Joselio Hanson is one of the best slot corners in the game. In 2010, he allowed just 1.5 yards after the catch and just 4.4 yards per pass attempt, according to footballoutsiders.com. Hanson's play hasn't dropped off that much since then, but he is on the wrong side of 30, on the final year of his contract and is facing some fierce competition at the slot corner spot from rookie Brandon Boykin.
Hanson has struggled as an outside corner, and he doesn't have return ability. He really has only one specific position. Boykin can play on the outside if needed and has exceptional return ability. Hason is going to have to really prove himself this summer to earn a roster spot.

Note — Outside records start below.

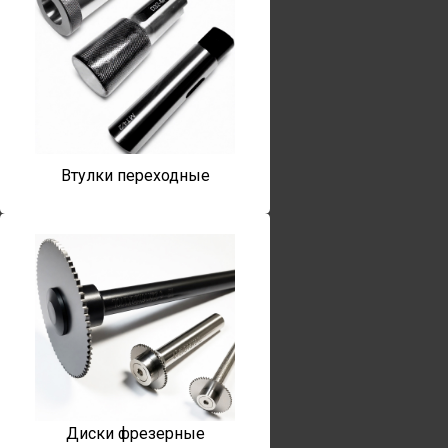
Втулки переходные
Диски фрезерные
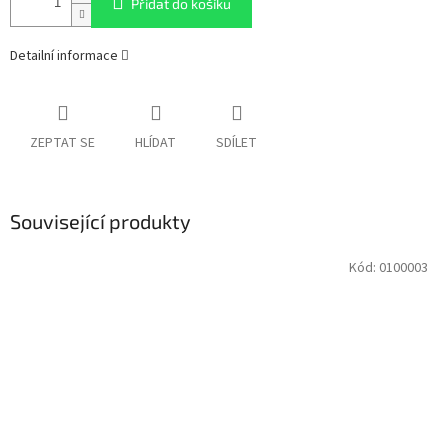
Přidat do košíku
Detailní informace
ZEPTAT SE
HLÍDAT
SDÍLET
Související produkty
Kód:
0100003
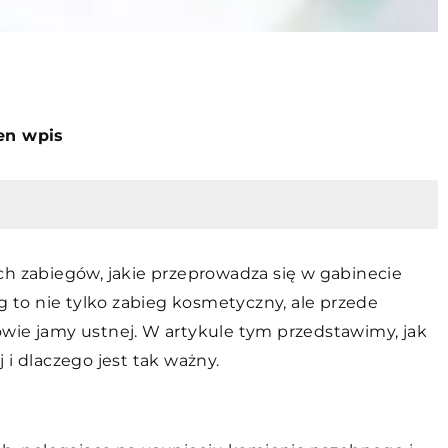
ten wpis
ch zabiegów, jakie przeprowadza się w gabinecie
to nie tylko zabieg kosmetyczny, ale przede
wie jamy ustnej. W artykule tym przedstawimy, jak
 i dlaczego jest tak ważny.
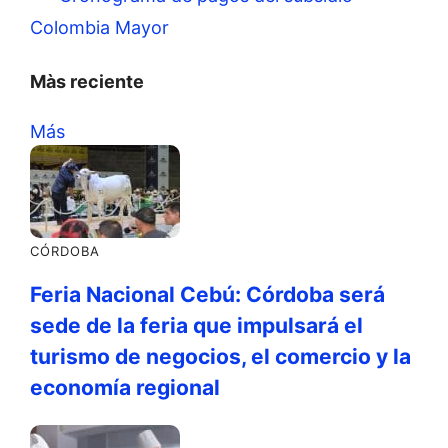
Colombia Mayor
Màs reciente
Más
CÓRDOBA
Feria Nacional Cebú: Córdoba será
sede de la feria que impulsará el
turismo de negocios, el comercio y la
economía regional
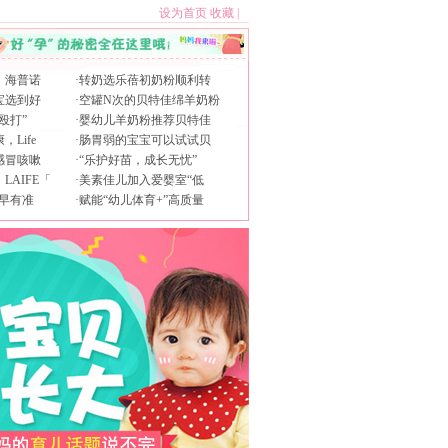
设为首页
收藏
|
，海普诺
·
转奶选乐蓓初奶粉顺利转
宝选到好
·
空罐N次的贝特佳绵羊奶粉
殴打”
·
婴幼儿羊奶粉推荐贝特佳
Life
·
肠胃弱的宝宝可以试试贝
感冒咳嗽
·
“乐护好苗，成长无忧”
AIFE「
·
美素佳儿加入爱婴室“低
早有准
·
赋能“幼儿体育+”高质量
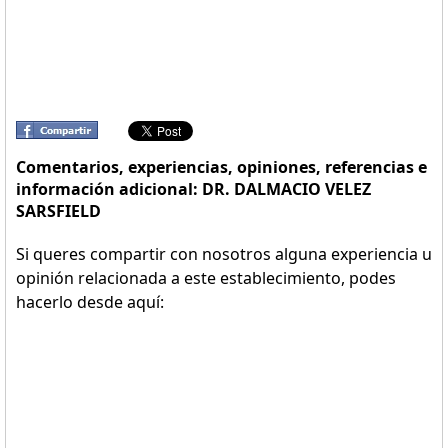
Comentarios, experiencias, opiniones, referencias e
información adicional: DR. DALMACIO VELEZ
SARSFIELD
Si queres compartir con nosotros alguna experiencia u
opinión relacionada a este establecimiento, podes
hacerlo desde aquí:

The Eagles could keep six cornerbacks, with four of them being outside corners and two of them (Hanson and Boykin) being slot corners. The NFL is pass-orientated enough to warrant that. That Eagles do have a crowded roster, and keeping six corners would mean another position would carry one less player. Someone like Keenan Clayton, Julian Vandervelde, Derek Landri or somebody talented could lose their roster spot.
It's unlikely the Eagles would keep two slot corners. Curtis Marsh has the ability to play in the slot and probably will play in dime packages this season. That doesn't mean Hanson has nothing to play for this summer. He can try his best to convince the coaches that he deserves a roster spot, or he can convince another team that he would be a good fit.